**Work instruction**
Exact copies of all the records are the expected output.

[Stored data]
═══
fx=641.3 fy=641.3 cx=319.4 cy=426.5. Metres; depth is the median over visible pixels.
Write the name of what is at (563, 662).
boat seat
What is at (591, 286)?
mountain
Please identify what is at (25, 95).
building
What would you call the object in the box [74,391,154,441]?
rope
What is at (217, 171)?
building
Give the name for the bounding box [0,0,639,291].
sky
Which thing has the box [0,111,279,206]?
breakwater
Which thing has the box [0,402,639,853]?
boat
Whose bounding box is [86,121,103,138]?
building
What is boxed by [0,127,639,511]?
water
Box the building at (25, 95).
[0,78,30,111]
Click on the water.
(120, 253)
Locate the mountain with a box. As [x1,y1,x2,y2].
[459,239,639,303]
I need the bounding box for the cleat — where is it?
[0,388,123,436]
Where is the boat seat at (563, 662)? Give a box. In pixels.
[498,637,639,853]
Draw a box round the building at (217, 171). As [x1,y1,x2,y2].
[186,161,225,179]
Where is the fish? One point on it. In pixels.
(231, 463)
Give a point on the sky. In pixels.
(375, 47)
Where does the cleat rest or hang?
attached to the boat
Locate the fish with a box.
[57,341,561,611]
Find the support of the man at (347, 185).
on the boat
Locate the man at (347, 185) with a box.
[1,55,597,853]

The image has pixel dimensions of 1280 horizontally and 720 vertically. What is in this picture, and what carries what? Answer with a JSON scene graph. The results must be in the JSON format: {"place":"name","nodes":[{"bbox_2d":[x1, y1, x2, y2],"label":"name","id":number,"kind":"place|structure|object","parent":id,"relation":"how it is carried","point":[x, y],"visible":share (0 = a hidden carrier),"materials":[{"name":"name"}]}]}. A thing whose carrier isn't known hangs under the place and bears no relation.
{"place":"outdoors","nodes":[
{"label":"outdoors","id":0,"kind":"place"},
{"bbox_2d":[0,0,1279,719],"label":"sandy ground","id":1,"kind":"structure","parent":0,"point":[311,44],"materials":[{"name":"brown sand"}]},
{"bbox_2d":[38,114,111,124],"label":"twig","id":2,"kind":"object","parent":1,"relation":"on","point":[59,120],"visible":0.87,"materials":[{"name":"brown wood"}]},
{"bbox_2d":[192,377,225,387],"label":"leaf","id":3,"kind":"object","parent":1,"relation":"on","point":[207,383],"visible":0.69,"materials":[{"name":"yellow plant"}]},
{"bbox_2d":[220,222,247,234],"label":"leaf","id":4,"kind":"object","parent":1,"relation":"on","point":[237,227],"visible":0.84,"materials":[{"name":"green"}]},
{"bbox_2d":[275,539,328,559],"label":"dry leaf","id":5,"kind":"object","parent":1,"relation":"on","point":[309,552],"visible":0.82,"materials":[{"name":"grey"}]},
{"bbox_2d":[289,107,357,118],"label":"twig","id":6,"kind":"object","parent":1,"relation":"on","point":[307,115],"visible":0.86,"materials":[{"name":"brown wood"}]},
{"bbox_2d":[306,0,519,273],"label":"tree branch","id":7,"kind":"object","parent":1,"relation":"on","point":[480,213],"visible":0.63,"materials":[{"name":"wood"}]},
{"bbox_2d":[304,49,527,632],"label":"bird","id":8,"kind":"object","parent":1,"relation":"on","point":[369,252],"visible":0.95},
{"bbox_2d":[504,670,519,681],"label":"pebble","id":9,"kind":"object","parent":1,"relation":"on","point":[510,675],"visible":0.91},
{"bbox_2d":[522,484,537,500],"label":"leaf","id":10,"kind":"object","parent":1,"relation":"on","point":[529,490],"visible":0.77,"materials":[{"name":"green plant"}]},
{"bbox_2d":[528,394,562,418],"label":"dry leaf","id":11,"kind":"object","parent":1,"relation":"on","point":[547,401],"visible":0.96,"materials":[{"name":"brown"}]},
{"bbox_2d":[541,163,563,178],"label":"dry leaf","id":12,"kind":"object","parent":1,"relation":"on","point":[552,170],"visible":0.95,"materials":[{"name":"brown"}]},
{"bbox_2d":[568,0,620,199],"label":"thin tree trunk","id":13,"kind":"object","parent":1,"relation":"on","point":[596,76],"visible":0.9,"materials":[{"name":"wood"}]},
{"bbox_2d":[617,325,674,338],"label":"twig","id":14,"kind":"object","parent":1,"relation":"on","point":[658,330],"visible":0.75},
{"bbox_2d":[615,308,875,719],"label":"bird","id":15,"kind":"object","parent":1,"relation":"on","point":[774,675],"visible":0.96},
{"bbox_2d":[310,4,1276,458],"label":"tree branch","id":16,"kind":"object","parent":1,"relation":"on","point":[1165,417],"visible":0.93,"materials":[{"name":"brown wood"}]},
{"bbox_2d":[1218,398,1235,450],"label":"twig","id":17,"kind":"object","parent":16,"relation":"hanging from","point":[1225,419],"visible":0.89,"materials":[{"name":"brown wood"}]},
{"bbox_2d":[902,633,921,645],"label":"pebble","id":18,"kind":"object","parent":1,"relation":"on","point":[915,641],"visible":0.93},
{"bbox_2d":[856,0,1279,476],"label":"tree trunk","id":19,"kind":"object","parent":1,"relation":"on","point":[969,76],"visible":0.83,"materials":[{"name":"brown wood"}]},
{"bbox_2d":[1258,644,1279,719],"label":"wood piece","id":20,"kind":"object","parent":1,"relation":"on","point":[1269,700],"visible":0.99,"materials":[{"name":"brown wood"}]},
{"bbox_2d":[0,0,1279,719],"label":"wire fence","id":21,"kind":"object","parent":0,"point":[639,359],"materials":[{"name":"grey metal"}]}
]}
═══
**Exercise response**
fx=641.3 fy=641.3 cx=319.4 cy=426.5. Metres; depth is the median over visible pixels.
Write the name of what is at (563, 662).
boat seat
What is at (591, 286)?
mountain
Please identify what is at (25, 95).
building
What would you call the object in the box [74,391,154,441]?
rope
What is at (217, 171)?
building
Give the name for the bounding box [0,0,639,291].
sky
Which thing has the box [0,111,279,206]?
breakwater
Which thing has the box [0,402,639,853]?
boat
Whose bounding box is [86,121,103,138]?
building
What is boxed by [0,127,639,511]?
water
Box the building at (25, 95).
[0,78,30,111]
Click on the water.
(120, 253)
Locate the mountain with a box. As [x1,y1,x2,y2].
[459,239,639,303]
I need the bounding box for the cleat — where is it?
[0,388,123,436]
Where is the boat seat at (563, 662)? Give a box. In pixels.
[498,637,639,853]
Draw a box round the building at (217, 171). As [x1,y1,x2,y2].
[186,161,225,179]
Where is the fish? One point on it. In pixels.
(231, 463)
Give a point on the sky. In pixels.
(375, 47)
Where does the cleat rest or hang?
attached to the boat
Locate the fish with a box.
[57,341,561,611]
Find the support of the man at (347, 185).
on the boat
Locate the man at (347, 185) with a box.
[1,55,597,853]

The image has pixel dimensions of 1280 horizontally and 720 vertically. What is in this picture, and what carries what? Answer with a JSON scene graph. The results must be in the JSON format: {"place":"name","nodes":[{"bbox_2d":[x1, y1, x2, y2],"label":"name","id":number,"kind":"place|structure|object","parent":id,"relation":"how it is carried","point":[x, y],"visible":share (0 = a hidden carrier),"materials":[{"name":"name"}]}]}. A thing whose carrier isn't known hangs under the place and bears no relation.
{"place":"outdoors","nodes":[
{"label":"outdoors","id":0,"kind":"place"},
{"bbox_2d":[0,0,1279,719],"label":"sandy ground","id":1,"kind":"structure","parent":0,"point":[311,44],"materials":[{"name":"brown sand"}]},
{"bbox_2d":[38,114,111,124],"label":"twig","id":2,"kind":"object","parent":1,"relation":"on","point":[59,120],"visible":0.87,"materials":[{"name":"brown wood"}]},
{"bbox_2d":[192,377,225,387],"label":"leaf","id":3,"kind":"object","parent":1,"relation":"on","point":[207,383],"visible":0.69,"materials":[{"name":"yellow plant"}]},
{"bbox_2d":[220,222,247,234],"label":"leaf","id":4,"kind":"object","parent":1,"relation":"on","point":[237,227],"visible":0.84,"materials":[{"name":"green"}]},
{"bbox_2d":[275,539,328,559],"label":"dry leaf","id":5,"kind":"object","parent":1,"relation":"on","point":[309,552],"visible":0.82,"materials":[{"name":"grey"}]},
{"bbox_2d":[289,107,357,118],"label":"twig","id":6,"kind":"object","parent":1,"relation":"on","point":[307,115],"visible":0.86,"materials":[{"name":"brown wood"}]},
{"bbox_2d":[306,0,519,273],"label":"tree branch","id":7,"kind":"object","parent":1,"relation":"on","point":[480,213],"visible":0.63,"materials":[{"name":"wood"}]},
{"bbox_2d":[304,49,527,632],"label":"bird","id":8,"kind":"object","parent":1,"relation":"on","point":[369,252],"visible":0.95},
{"bbox_2d":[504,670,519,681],"label":"pebble","id":9,"kind":"object","parent":1,"relation":"on","point":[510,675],"visible":0.91},
{"bbox_2d":[522,484,537,500],"label":"leaf","id":10,"kind":"object","parent":1,"relation":"on","point":[529,490],"visible":0.77,"materials":[{"name":"green plant"}]},
{"bbox_2d":[528,394,562,418],"label":"dry leaf","id":11,"kind":"object","parent":1,"relation":"on","point":[547,401],"visible":0.96,"materials":[{"name":"brown"}]},
{"bbox_2d":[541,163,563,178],"label":"dry leaf","id":12,"kind":"object","parent":1,"relation":"on","point":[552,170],"visible":0.95,"materials":[{"name":"brown"}]},
{"bbox_2d":[568,0,620,199],"label":"thin tree trunk","id":13,"kind":"object","parent":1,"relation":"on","point":[596,76],"visible":0.9,"materials":[{"name":"wood"}]},
{"bbox_2d":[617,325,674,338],"label":"twig","id":14,"kind":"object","parent":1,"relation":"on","point":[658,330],"visible":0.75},
{"bbox_2d":[615,308,875,719],"label":"bird","id":15,"kind":"object","parent":1,"relation":"on","point":[774,675],"visible":0.96},
{"bbox_2d":[310,4,1276,458],"label":"tree branch","id":16,"kind":"object","parent":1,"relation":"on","point":[1165,417],"visible":0.93,"materials":[{"name":"brown wood"}]},
{"bbox_2d":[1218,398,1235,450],"label":"twig","id":17,"kind":"object","parent":16,"relation":"hanging from","point":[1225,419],"visible":0.89,"materials":[{"name":"brown wood"}]},
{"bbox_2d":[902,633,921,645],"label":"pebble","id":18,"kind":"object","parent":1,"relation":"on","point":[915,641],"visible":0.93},
{"bbox_2d":[856,0,1279,476],"label":"tree trunk","id":19,"kind":"object","parent":1,"relation":"on","point":[969,76],"visible":0.83,"materials":[{"name":"brown wood"}]},
{"bbox_2d":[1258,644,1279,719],"label":"wood piece","id":20,"kind":"object","parent":1,"relation":"on","point":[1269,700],"visible":0.99,"materials":[{"name":"brown wood"}]},
{"bbox_2d":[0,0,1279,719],"label":"wire fence","id":21,"kind":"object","parent":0,"point":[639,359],"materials":[{"name":"grey metal"}]}
]}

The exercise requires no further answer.